#### Exercise instructions:
Could you copy these lines out word for word, beginning with the first one and stopping after the line that contains "محافظة رفح، كافية"?

★ ★ ★ ★

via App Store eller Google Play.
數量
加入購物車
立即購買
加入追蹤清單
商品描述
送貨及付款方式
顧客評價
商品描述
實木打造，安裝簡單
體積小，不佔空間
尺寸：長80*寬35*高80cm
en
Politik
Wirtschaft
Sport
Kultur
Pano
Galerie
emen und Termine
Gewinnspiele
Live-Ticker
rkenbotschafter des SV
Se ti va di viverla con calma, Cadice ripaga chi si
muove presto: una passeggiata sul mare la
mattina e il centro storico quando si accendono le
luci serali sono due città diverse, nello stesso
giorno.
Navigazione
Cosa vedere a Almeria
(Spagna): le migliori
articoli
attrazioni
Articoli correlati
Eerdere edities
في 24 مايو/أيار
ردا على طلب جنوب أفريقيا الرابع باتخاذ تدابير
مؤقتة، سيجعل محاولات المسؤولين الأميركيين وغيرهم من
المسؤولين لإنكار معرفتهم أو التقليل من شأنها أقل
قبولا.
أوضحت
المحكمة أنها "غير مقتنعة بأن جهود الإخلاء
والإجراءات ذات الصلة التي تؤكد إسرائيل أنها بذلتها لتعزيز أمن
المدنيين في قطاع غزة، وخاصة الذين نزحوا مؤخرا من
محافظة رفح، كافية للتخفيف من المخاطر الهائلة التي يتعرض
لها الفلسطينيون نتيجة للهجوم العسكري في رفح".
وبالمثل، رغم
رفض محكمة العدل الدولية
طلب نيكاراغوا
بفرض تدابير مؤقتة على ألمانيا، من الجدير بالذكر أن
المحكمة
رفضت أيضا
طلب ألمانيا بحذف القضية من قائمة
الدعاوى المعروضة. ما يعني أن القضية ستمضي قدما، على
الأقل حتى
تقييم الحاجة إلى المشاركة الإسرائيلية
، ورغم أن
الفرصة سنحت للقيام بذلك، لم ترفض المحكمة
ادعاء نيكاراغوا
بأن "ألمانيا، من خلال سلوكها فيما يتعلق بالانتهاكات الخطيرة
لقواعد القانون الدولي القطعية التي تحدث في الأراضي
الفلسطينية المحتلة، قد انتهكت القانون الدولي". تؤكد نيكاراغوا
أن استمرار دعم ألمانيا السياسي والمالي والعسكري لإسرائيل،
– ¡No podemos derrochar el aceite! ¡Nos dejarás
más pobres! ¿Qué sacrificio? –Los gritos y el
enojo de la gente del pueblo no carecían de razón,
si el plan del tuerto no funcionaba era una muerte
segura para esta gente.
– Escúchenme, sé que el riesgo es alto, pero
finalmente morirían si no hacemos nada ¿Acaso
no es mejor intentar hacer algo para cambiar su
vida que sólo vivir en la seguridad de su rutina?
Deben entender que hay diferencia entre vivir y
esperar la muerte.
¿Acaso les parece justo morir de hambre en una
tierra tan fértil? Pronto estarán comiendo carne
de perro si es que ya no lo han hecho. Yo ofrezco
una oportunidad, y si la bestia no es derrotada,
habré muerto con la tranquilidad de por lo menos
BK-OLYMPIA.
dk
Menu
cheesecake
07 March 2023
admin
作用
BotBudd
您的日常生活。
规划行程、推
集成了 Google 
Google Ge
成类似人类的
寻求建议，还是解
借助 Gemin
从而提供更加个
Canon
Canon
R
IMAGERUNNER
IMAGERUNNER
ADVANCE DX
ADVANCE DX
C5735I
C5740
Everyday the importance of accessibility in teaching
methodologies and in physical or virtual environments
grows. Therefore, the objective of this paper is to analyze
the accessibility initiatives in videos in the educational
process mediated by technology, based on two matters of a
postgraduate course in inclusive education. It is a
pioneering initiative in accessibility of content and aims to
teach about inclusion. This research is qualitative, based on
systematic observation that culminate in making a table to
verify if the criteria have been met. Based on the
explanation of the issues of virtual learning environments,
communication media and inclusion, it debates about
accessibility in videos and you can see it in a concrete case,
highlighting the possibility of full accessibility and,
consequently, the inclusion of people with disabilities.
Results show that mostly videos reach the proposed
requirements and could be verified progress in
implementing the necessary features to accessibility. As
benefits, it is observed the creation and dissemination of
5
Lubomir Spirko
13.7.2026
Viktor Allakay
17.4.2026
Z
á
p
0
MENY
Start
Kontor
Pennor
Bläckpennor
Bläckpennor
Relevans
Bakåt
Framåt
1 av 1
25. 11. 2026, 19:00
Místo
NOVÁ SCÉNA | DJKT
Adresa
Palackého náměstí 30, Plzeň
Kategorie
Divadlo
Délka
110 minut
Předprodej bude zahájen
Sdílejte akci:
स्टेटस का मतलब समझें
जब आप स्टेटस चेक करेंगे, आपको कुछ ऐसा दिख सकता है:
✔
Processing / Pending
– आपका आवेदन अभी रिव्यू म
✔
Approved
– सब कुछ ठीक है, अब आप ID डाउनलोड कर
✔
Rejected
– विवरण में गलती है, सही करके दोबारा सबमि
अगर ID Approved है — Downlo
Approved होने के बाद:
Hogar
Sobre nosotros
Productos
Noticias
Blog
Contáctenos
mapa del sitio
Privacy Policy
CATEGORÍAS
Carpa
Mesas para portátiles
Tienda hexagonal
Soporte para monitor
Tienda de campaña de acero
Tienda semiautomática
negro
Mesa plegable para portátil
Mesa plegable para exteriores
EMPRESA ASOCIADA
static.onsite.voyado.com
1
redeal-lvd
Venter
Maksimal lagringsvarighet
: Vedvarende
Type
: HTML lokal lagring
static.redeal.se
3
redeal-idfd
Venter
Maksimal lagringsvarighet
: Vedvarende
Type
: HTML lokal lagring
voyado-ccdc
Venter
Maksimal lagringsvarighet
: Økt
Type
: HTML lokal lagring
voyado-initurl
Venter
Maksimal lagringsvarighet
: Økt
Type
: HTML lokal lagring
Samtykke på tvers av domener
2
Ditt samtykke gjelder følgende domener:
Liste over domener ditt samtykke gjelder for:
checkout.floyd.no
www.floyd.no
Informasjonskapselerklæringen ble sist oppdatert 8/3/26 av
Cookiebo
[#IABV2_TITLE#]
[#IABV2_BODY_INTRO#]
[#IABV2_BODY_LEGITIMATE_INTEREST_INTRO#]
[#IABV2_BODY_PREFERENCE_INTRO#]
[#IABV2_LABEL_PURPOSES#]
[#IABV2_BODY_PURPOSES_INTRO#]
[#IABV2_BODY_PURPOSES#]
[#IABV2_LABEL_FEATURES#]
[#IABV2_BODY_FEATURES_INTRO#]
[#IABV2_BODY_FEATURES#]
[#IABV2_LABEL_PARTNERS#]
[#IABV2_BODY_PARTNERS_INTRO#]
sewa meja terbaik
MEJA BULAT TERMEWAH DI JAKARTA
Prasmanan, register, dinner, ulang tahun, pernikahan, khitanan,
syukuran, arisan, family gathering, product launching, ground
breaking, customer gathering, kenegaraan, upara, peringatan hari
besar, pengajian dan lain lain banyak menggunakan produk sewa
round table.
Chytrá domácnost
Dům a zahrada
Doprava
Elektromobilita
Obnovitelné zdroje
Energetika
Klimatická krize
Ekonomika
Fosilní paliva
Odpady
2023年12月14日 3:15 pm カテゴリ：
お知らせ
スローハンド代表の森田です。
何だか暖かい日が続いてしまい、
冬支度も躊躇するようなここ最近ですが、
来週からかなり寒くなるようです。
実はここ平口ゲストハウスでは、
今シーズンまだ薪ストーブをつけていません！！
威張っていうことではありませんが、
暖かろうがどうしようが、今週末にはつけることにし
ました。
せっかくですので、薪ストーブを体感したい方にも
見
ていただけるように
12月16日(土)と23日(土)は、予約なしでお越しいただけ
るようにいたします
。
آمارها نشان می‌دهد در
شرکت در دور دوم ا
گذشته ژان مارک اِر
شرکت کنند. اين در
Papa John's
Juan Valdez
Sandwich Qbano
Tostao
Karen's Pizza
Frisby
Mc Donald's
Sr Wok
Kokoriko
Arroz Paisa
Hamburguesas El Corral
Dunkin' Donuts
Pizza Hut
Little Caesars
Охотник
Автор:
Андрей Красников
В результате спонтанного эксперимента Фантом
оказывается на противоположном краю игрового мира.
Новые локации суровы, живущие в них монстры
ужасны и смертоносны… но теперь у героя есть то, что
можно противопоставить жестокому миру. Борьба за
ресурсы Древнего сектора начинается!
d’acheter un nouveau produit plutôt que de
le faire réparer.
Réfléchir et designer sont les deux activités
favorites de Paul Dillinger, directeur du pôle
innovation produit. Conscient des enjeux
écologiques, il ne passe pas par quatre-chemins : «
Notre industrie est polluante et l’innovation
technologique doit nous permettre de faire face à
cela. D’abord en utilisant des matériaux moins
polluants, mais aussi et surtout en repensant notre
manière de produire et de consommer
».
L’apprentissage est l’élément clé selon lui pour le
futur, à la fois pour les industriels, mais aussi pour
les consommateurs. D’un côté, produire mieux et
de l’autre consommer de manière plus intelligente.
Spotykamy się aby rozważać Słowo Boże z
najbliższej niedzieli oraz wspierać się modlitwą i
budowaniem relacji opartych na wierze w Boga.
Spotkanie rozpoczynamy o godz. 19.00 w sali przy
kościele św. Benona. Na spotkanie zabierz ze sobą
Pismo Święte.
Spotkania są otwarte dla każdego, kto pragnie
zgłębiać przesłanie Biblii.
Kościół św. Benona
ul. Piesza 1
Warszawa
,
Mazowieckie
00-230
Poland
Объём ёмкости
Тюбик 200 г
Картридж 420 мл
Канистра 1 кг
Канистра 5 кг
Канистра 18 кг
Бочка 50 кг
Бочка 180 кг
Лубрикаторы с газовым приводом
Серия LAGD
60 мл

★ ★ ★ ★

#### Exercise result:
via App Store eller Google Play.
數量
加入購物車
立即購買
加入追蹤清單
商品描述
送貨及付款方式
顧客評價
商品描述
實木打造，安裝簡單
體積小，不佔空間
尺寸：長80*寬35*高80cm
en
Politik
Wirtschaft
Sport
Kultur
Pano
Galerie
emen und Termine
Gewinnspiele
Live-Ticker
rkenbotschafter des SV
Se ti va di viverla con calma, Cadice ripaga chi si
muove presto: una passeggiata sul mare la
mattina e il centro storico quando si accendono le
luci serali sono due città diverse, nello stesso
giorno.
Navigazione
Cosa vedere a Almeria
(Spagna): le migliori
articoli
attrazioni
Articoli correlati
Eerdere edities
في 24 مايو/أيار
ردا على طلب جنوب أفريقيا الرابع باتخاذ تدابير
مؤقتة، سيجعل محاولات المسؤولين الأميركيين وغيرهم من
المسؤولين لإنكار معرفتهم أو التقليل من شأنها أقل
قبولا.
أوضحت
المحكمة أنها "غير مقتنعة بأن جهود الإخلاء
والإجراءات ذات الصلة التي تؤكد إسرائيل أنها بذلتها لتعزيز أمن
المدنيين في قطاع غزة، وخاصة الذين نزحوا مؤخرا من
محافظة رفح، كافية للتخفيف من المخاطر الهائلة التي يتعرض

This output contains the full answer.